A limited liability company or LLC is an organization owned by one or more individuals or corporations. The members own membership interests in the company and not shares. LLC is a recently developed type of legal entity. For many entrepreneurs, it is the ideal choice, as it has the tax advantages of the limited partnership and the finite liability element of corporations.

The LLC is a separate legal entity, and liabilities do not pass on to the members. The management and organization of the LLC are flexible and governed by the Membership Agreement. Owners may manage the LLC, where all owners vote on all issues, or managers may achieve it. The owners elect one or more managers, much like a board of directors. These managers handle the business, freeing the owners from voting on every operational detail. The IRS does not recognize the LLC as a separate category. A single-member LLC has to file as a sole proprietorship while the multi-member LLC may choose to be taxed as corporations or partnerships.

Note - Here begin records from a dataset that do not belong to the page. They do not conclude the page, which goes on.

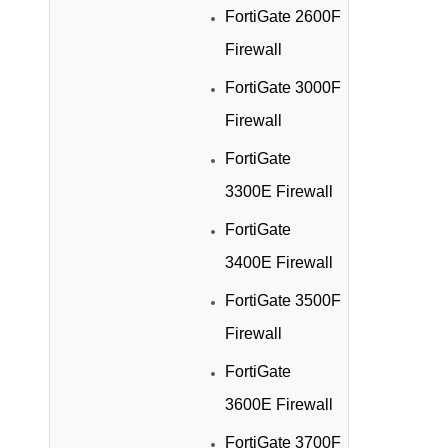
FortiGate 2600F
Firewall
FortiGate 3000F
Firewall
FortiGate
3300E Firewall
FortiGate
3400E Firewall
FortiGate 3500F
Firewall
FortiGate
3600E Firewall
FortiGate 3700F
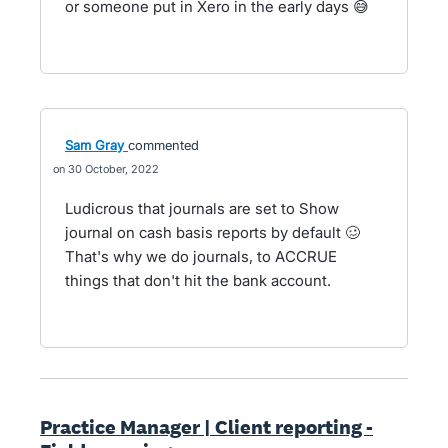
or someone put in Xero in the early days 😅
Sam Gray
commented
30 October, 2022
Ludicrous that journals are set to Show
journal on cash basis reports by default 🥴
That's why we do journals, to ACCRUE
things that don't hit the bank account.
Practice Manager | Client reporting -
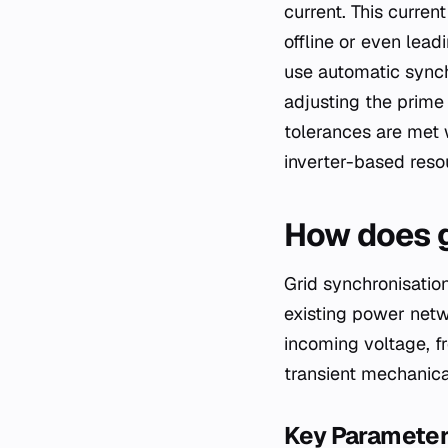
current. This curren
offline or even lea
use automatic synch
adjusting the prime
tolerances are met 
inverter-based reso
How does g
Grid synchronisation
existing power netw
incoming voltage, f
transient mechanical
Key Paramete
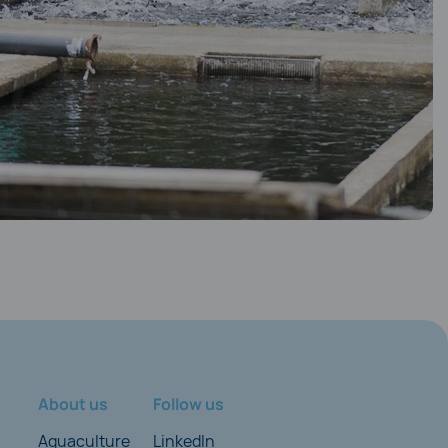
About us
Follow us
Aquaculture
LinkedIn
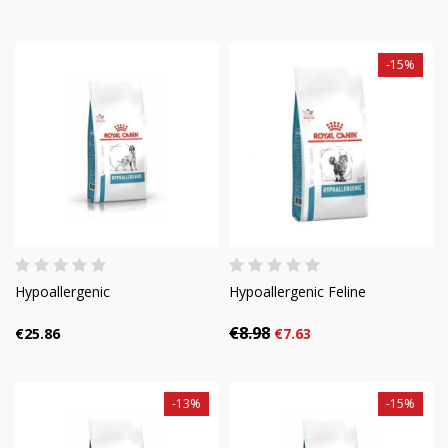
-15%
Hypoallergenic
Hypoallergenic Feline
€8.98
€25.86
€7.63
-13%
-15%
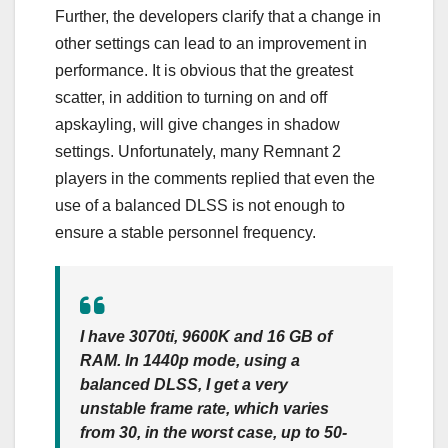
Further, the developers clarify that a change in
other settings can lead to an improvement in
performance. It is obvious that the greatest
scatter, in addition to turning on and off
apskayling, will give changes in shadow
settings. Unfortunately, many Remnant 2
players in the comments replied that even the
use of a balanced DLSS is not enough to
ensure a stable personnel frequency.
I have 3070ti, 9600K and 16 GB of
RAM. In 1440p mode, using a
balanced DLSS, I get a very
unstable frame rate, which varies
from 30, in the worst case, up to 50-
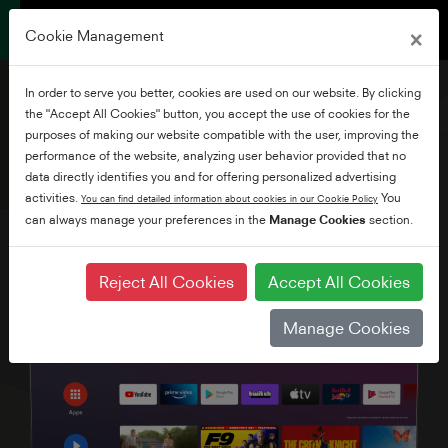
×
Cookie Management
In order to serve you better, cookies are used on our website. By clicking
the "Accept All Cookies" button, you accept the use of cookies for the
purposes of making our website compatible with the user, improving the
performance of the website, analyzing user behavior provided that no
55" Ultra HD Android TV
data directly identifies you and for offering personalized advertising
activities.
You
You can find detailed information about cookies in our Cookie Policy
can always manage your preferences in the
Manage Cookies
section.
Reject All Cookies
Accept All Cookies
Manage Cookies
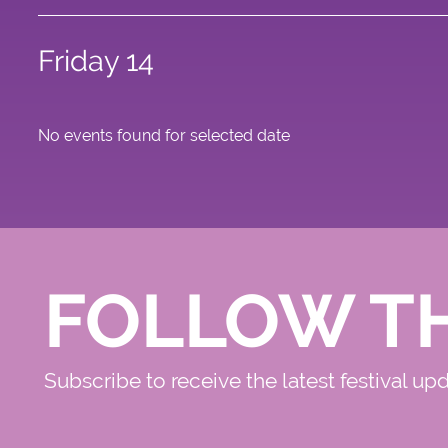
Friday 14
No events found for selected date
FOLLOW T
Subscribe to receive the latest festival up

The reason for the popularity of the LLC is that it caters to the demands of the accountants and attorneys. The LLC is a pass-through entity. This means that there is no double taxation, as with corporations. Accountants tend to prefer the LLC because they are worried about the dangers of double taxation if their clients form a corporation. Corporations have to pay taxes on their income. Their shareholders have to pay taxes on the same income when they are taxed on the dividends. In the LLC, each partner or member’s contribution to the net profit or loss for the year passes through to the individual taxpayer’s 1040 personal tax return. The LLC is not subject to any tax. Attorneys generally prefer LLCs as they offer more excellent asset protection to the members.